One day, on a particular remembered day, out of the blue, a headache starts. Then, the headache stays, and nothing seems to make it go away. After going to the doctor, maybe many doctors, no cause is found. This is how New Daily Persistent Headache (NDPH) begins. Sometimes there has been a cold or brief viral illness before the headache starts, and sometimes there is a seemingly unrelated stressful life event, but often there is no logical reason for the headache to begin so suddenly, or for it to stay.

Frequently, the person can remember the exact day the NDPH started. Often, there is no previous history of headaches. About 50% of those with NDPH have migraine features such as light and noise sensitivity, or nausea. Or, the headache may be more similar to a tension-type headache, mild, two-sided, and not pounding. There is no difference in the likelihood of improvement between those with NDPH with migraine features compared to those with tension-type NDPH. The diagnosis of NDPH requires that the headache persist for 3 months without stopping, and it must not be caused by another medical problem.

NDPH can occur at any age from childhood on, even into the 70s. The average age of onset is about 35. It is two to three times more common in women than men. Almost half of those with NDPH have a close relative with frequent headaches. Up to 30% of individuals have had a cold or flu-like illness before the start of the headache, about 10% recall a stressful life event beforehand, and about the same number had some surgery involving the head (but not brain surgery). That leaves at least 50% of individuals recalling no triggering event. Many headaches that are not NDPH have a similar abrupt onset, and sometimes sudden headaches can be dangerous. An onset of headache like a thunderclap in a storm can signal bleeding in the brain, a leak in cerebrospinal fluid, an infection, cancer, or unidentified trauma causing damage to the brain tissue. Uncommonly, untreated sinusitis or even severe high blood pressure can cause a continuous headache. However, if a headache continues for 3 months, with a completely normal examination, the likelihood of abnormal testing is low.

Blood testing should be performed with the new onset of continuous headache looking for anemia or an increase or decrease in white blood cells or platelets, the blood cells that help blood to clot. Further blood testing should make sure that the body’s chemistry is normal, and that the kidneys and liver are functioning as they should. Imaging of the head, such as a CAT scan (CT), magnetic resonance imaging (MRI), MRI of the arteries (MRA), and MRI of the veins (MRV) are ordered to make sure nothing is missed. A measure of spinal fluid pressure may be performed by placing a small needle in the back, a lumbar puncture, or spinal tap. The neck may be examined to make sure there is no compression of the nerves resulting in an ongoing headache. The blood vessels that supply the brain may also be checked to make sure there is no interruption in flow. In individuals older than 50, a blood erythrocyte rate (ESR) is drawn, and there may be a biopsy of the arteries at the temples if the ESR is elevated. The tests chosen depend on the person, the history of the headaches, as well as the examination.

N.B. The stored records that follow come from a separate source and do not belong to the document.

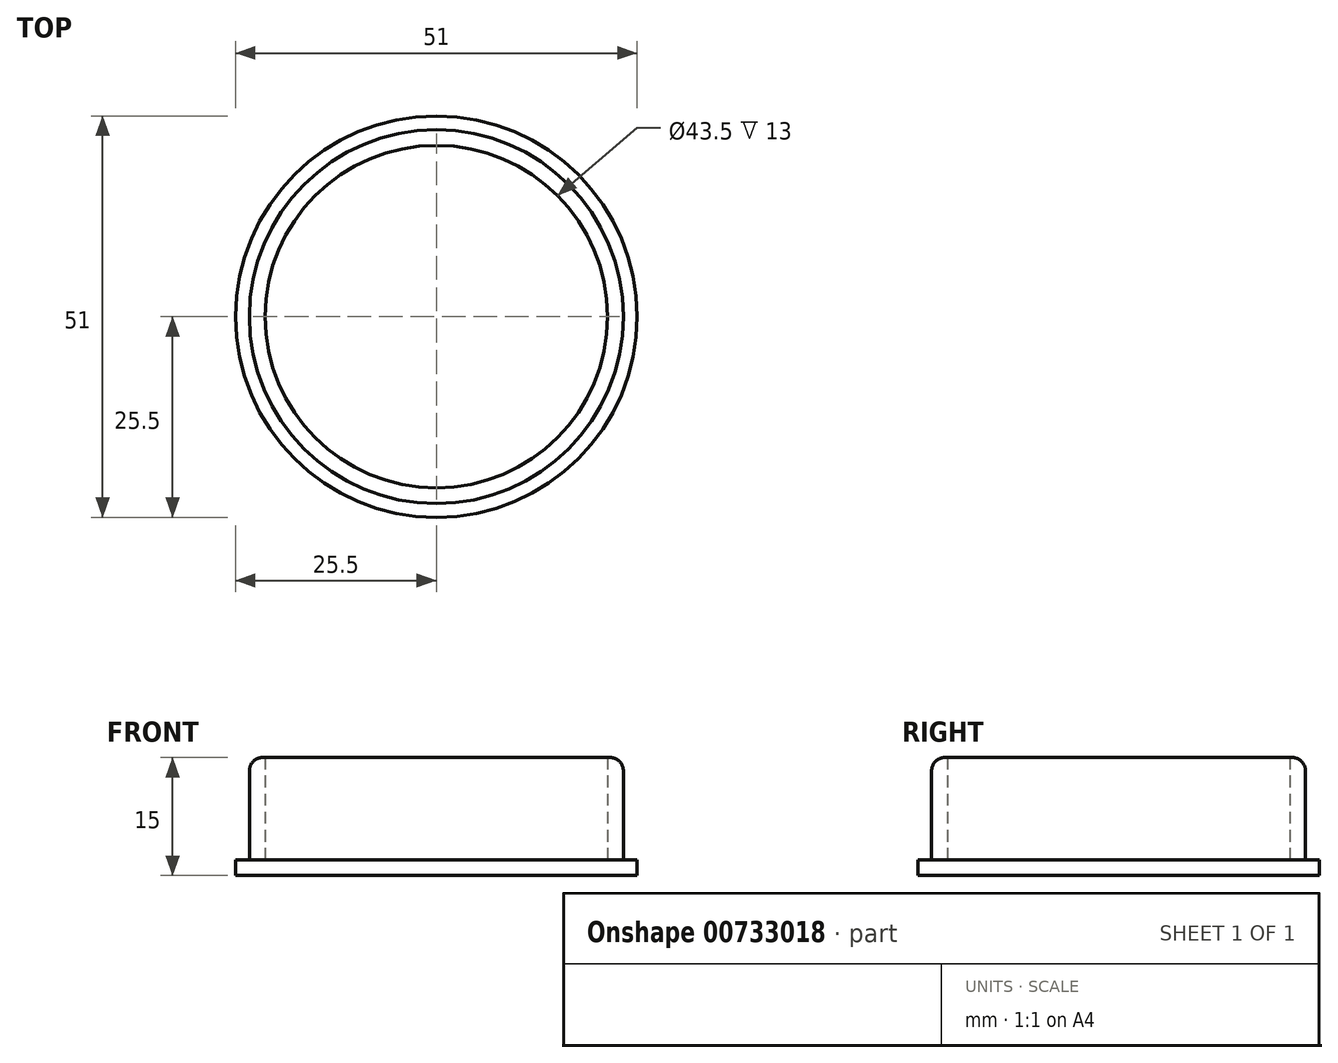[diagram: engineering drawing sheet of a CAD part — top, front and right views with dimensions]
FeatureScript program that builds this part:
annotation { "Feature Type Name" : "Feature", "Feature Type Description" : "" }
export const myFeature = defineFeature(function(context is Context, id is Id, definition is map)
    precondition{}
    {
        {
            var Q0;
            Q0=qCreatedBy(makeId("Top.planeOp"),FACE);
            var sketch = newSketch(context, id + "F0", { "sketchPlane" : qUnion([Q0])});
            skCircle(sketch, "E0", {"center": v(0, 0) * mm, "radius": 25.5 * mm});
            skCircle(sketch, "E1", {"center": v(0, 0) * mm, "radius": 23.75 * mm});
            skCircle(sketch, "E2", {"center": v(0, 0) * mm, "radius": 21.75 * mm});
            skSolve(sketch);
        }
        {
            var Q0;
            Q0=makeQuery(id+"F0.imprint","IMPRINT",FACE,{"disambiguationData":[TD([[makeQuery(id+"F0.imprint","IMPRINT",EDGE,{"derivedFrom":sQuery(id+"F0.wireOp",EDGE,"E2")}),1.0]])]});
            var Q1;
            Q1=makeQuery(id+"F0.imprint","IMPRINT",FACE,{"disambiguationData":[TD([[makeQuery(id+"F0.imprint","IMPRINT",EDGE,{"derivedFrom":sQuery(id+"F0.wireOp",EDGE,"E0")}),1.0]])]});
            var Q2;
            Q2=makeQuery(id+"F0.imprint","IMPRINT",FACE,{"disambiguationData":[TD([[makeQuery(id+"F0.imprint","IMPRINT",EDGE,{"derivedFrom":sQuery(id+"F0.wireOp",EDGE,"E1")}),1.0]])]});
            extrude(context, id + "F1", {"entities" : qUnion([Q0, Q1, Q2]), "depth" : 2 * mm, "offsetDistance" : 25 * mm});
        }
        {
            var Q0;
            Q0=makeQuery(id+"F0.imprint","IMPRINT",FACE,{"disambiguationData":[TD([[makeQuery(id+"F0.imprint","IMPRINT",EDGE,{"derivedFrom":sQuery(id+"F0.wireOp",EDGE,"E1")}),1.0]])]});
            extrude(context, id + "F2", {"entities" : qUnion([Q0]), "operationType" : NewBodyOperationType.ADD, "depth" : 15 * mm, "offsetDistance" : 25 * mm});
        }
        {
            var Q0;
            Q0=makeQuery(id+"F2.opExtrude","CAP_EDGE",EDGE,{"disambiguationData":[OSD([sQuery(id+"F0.wireOp",EDGE,"E1")])],"isStart":false});
            fillet(context, id + "F3", {"entities" : qUnion([Q0]), "radius" : 1.7 * mm, "tangentPropagation" : true, "allowEdgeOverflow" : false});
        }
    });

When evaluating NDPH, it is important to make sure that the daily headache is not the result of medication overuse, which can also result in daily headache. If a person is using pain medications of any kind, including over the counter pills, more than 2 days per week, the diagnosis of NDPH cannot be made until this overuse of medication stops. Still, it is hard to figure out how medication overuse would start daily, continuous headache on a particular day. Although we recommend keeping as-needed medication use to less than 3 days per week, it is not clear that this intervention helps with NDPH.

People with NDPH want to know what will work to treat it, and when it will stop. Unfortunately, there is no definite answer to either question. There are two types of NDPH, the kind that goes away, and another sort that remains ongoing with or without treatment for a longer period of time, without a predictable end point. Outcome predictions vary. Some evaluations suggest that most people with NDPH will be headache free in 3 years. However, one series of 79 patients with NDPH reported that 1249 Headache: The Journal of Head and Face Pain VC 2016 American Headache Society Published by JohnWiley & Sons, Inc. doi: 10.1111/head.12831 around 75% of them continued to have daily headache at 5 years, and in some the headaches do persist indefinitely.

NDPH does not have known treatment or medicine that cures it. In the previous description of 79 NDPH patients, 10 patients had their headaches go away while taking a preventive medication. Six of these lucky patients had their NDPH go away while on nortriptyline, and 4 of the 10 were taking topiramate. Perhaps the reasonable course is a combination of living a healthy lifestyle with exercise, good diet, and regular sleep, coupled with preventive medicines typically used for other headache disorders, including blood pressure medications such as propranolol or candesartan, antidepressants that target pain receptors such as amitriptyline, nortriptyline, or venlafaxine, or antiseizure medications such as topiramate, or use of OnabotulinumtoxinA (Botox). Biofeedback, behavioral treatment, and relaxation therapy may also be of benefit.

The most challenging problems with NDPH come from getting to the diagnosis, and even with the diagnosis, the absence of a good proven treatment. The best results are likely to come from a blended approach. Most people who have NDPH are able to lead a normal life, with eventual improvement or effective management of their daily headache.